### WORK ORDER
Respond with exact copies of the lines running from the line that contains "等级的橄榄油在品质和用途上也有所不同。您是对橄榄" to the end of the material.

### SUPPLIED MATERIAL
★ ★ ★ ★
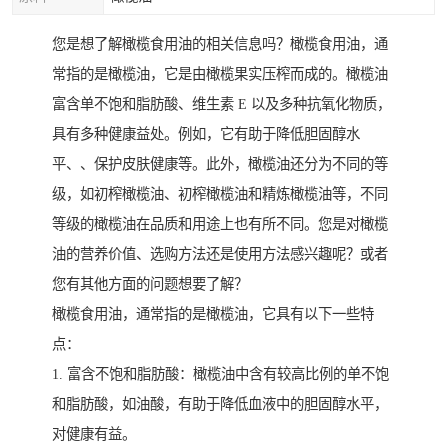
您是想了解橄榄食用油的相关信息吗？橄榄食用油，通
常指的是橄榄油，它是由橄榄果实压榨而成的。橄榄油
富含单不饱和脂肪酸、维生素 E 以及多种抗氧化物质，
具有多种健康益处。例如，它有助于降低胆固醇水
平、、保护皮肤健康等。此外，橄榄油还分为不同的等
级，如初榨橄榄油、初榨橄榄油和精炼橄榄油等，不同
等级的橄榄油在品质和用途上也有所不同。您是对橄榄
油的营养价值、选购方法还是使用方法感兴趣呢？或者
您有其他方面的问题想要了解？
橄榄食用油，通常指的是橄榄油，它具有以下一些特
点：
1. 富含不饱和脂肪酸：橄榄油中含有较高比例的单不饱
和脂肪酸，如油酸，有助于降低血液中的胆固醇水平，
对健康有益。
★ ★ ★ ★
### TASK OUTPUT
等级的橄榄油在品质和用途上也有所不同。您是对橄榄
油的营养价值、选购方法还是使用方法感兴趣呢？或者
您有其他方面的问题想要了解？
橄榄食用油，通常指的是橄榄油，它具有以下一些特
点：
1. 富含不饱和脂肪酸：橄榄油中含有较高比例的单不饱
和脂肪酸，如油酸，有助于降低血液中的胆固醇水平，
对健康有益。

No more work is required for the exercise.